It demands a certain je ne sais quoi for someone of apparently sound mind to allow a man clad in animal skins to slice off their foreskin with a rusty assegai. And that in an isolated bush camp in the dead of winter, nogal.
Especially since this rite of passage to manhood comes parcelled with a string of complications that put in the shade the tribal rights it confers to marry and inherit. Gruesome things like “sepsis, genital mutilation, gangrenous penis, excessive bleeding, septicaemia, gangrene, permanent disability from complete or partial amputation of glans or shaft, the formation of a skin-bridge between shaft and glans, urinary retention, ulcers, loss of sensitivity, sexual dysfunction and oedema of the glans”, to cite from the litany identified in an Eastern Cape study.
Oh, and let’s not forget the most important one — death. So far, this winter’s circumcision season has led to the hospitalisation of 141 and the death of 14 young men around the country. Over the past five years more than a 1,000 have died and each year South African hospitals perform hundreds of genital amputations.
There is an upside to all these involuntarily emasculated men, in sparking medical innovation. In December last year an SA team performed the world’s first successful penile transplant.
The patient was clearly thrilled with the results and soon got his girlfriend pregnant. It is not known, if the infant is male, whether junior will be exposed to the same butchery as dad, or whether the boykie’s name will be put down at birth — as one is forced to do with the best schools — with a top-class initiation college.
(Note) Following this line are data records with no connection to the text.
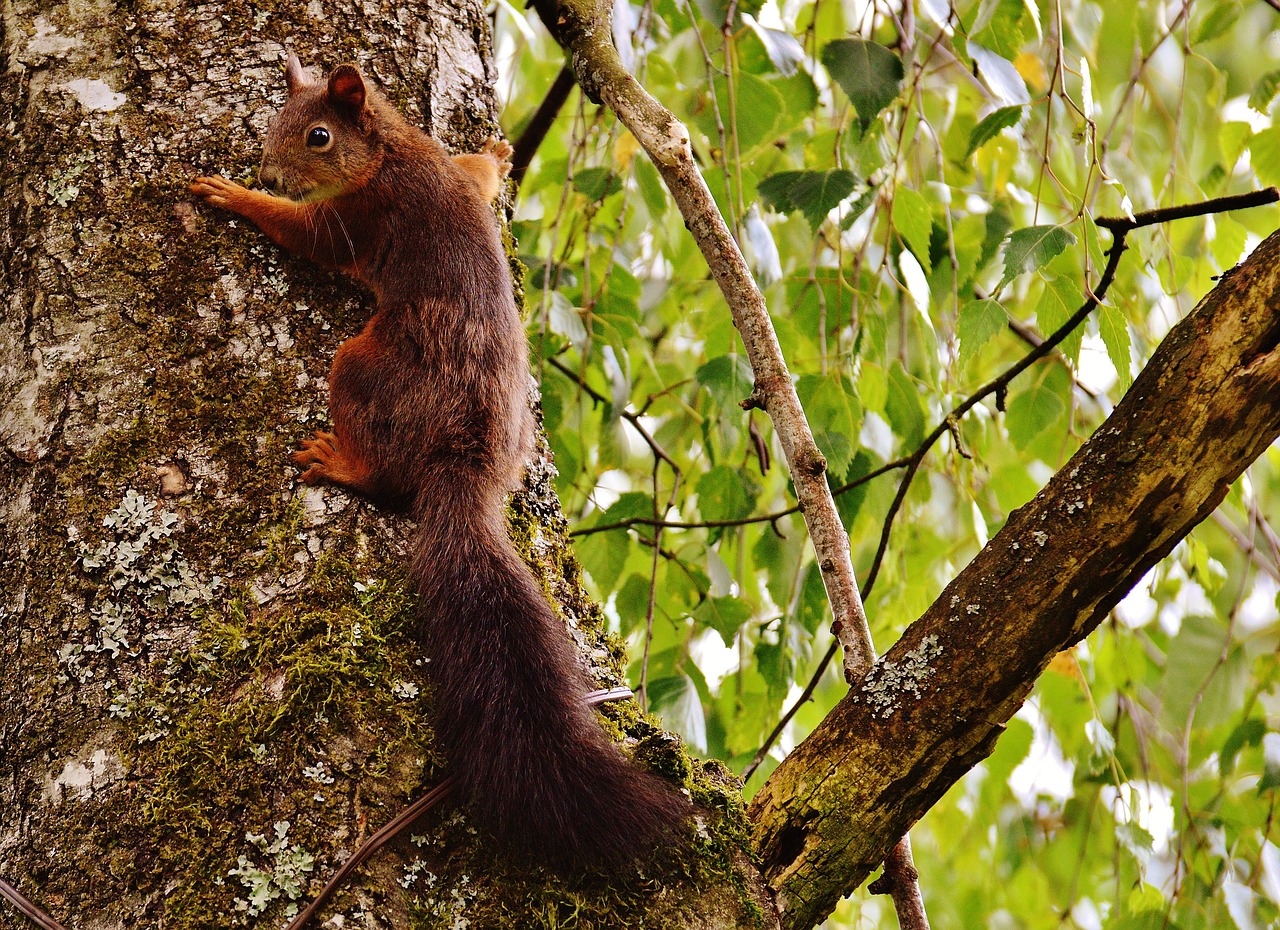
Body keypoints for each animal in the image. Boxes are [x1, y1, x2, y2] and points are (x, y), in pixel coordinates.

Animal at [189, 56, 691, 874]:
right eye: (274, 123)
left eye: (317, 136)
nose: (267, 170)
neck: (392, 150)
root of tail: (472, 464)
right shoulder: (440, 174)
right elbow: (477, 178)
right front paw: (496, 152)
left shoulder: (359, 216)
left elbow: (306, 235)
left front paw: (235, 196)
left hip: (365, 365)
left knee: (380, 458)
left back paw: (343, 463)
Such trauma is quite unnecessary, since this ancient practice is not complicated. Tribal whiteys also have their peckers pecked, but tend to have it done in a sterile hospital environment. Consequently, in the United States a relatively paltry – any surgery carries some risk – 35 deaths are attributed annually to circumcision.
And since voluntary male circumcision can be a powerful tool against the spread of HIV – it is estimated to reduce risk in Africa by 60% – it would make sense for the government to do everything possible to make this a safe procedure. But as with virtually every issue that President Jacob Zuma’s incompetent administration confronts, expediency always trumps good governance.
Despite continuing deaths from unsafe tribal circumcisions, no one has ever been prosecuted for culpable homicide or in terms of any other serious charge. According to the National Prosecuting Authority there are currently only 10 cases relating to circumcision before the courts and all are for operating an unlicensed initiation school.
“Most cases are withdrawn for various reasons,” NPA spokesperson Luvuyo Mfaku concedes. “But we are engaging traditional leaders by arranging workshops because we believe we first have to educate before we can be harsh on them.”
So pussyfooting around cultural traditions is elevated above all other constitutional rights, including the right to life. The NPA’s reluctance to prosecute kidnapping – this week 19 boys were rescued from a Soweto initiation school and taken to a place of safety – maiming and killing of young males is a function of Zuma’s cultivation of the conservative, rural political constituency.
Traditional leaders are courted and pampered, never challenged or offended. Last month the government upped by more than 28% the annual payment for the country’s 5,000 headmen and women to R84,125.
Similarly, the profligate Zulu king’s household grows ever more lavish, with an annual budget of R54m that the king says is woefully inadequate. One cannot, in all fairness, blame His Majesty. He is merely trying to keep up with the Zumas, in their R246m pad down the drag at Nkandla.
There is other evidence of government’s cavalier willingness to literally sacrifice life and limb to political expediency. As part of its campaign to combat HIV by encouraging medical circumcision, the national health department tested a non-surgical, disposable circumcision device that allows the procedure to be easily performed by nurses, freeing up doctors and operating theatres.
The device, endorsed by the World Health Organisation and already used in Rwanda, Uganda and Kenya, sailed through all the clinical trials. However, it is not going to be used in SA, after all.
The Congress of SA Trade Unions informed the government that the device was completely unacceptable because it is made in Israel. Were it to be introduced in state hospitals, Cosatu nurses would be instructed to refuse to use it.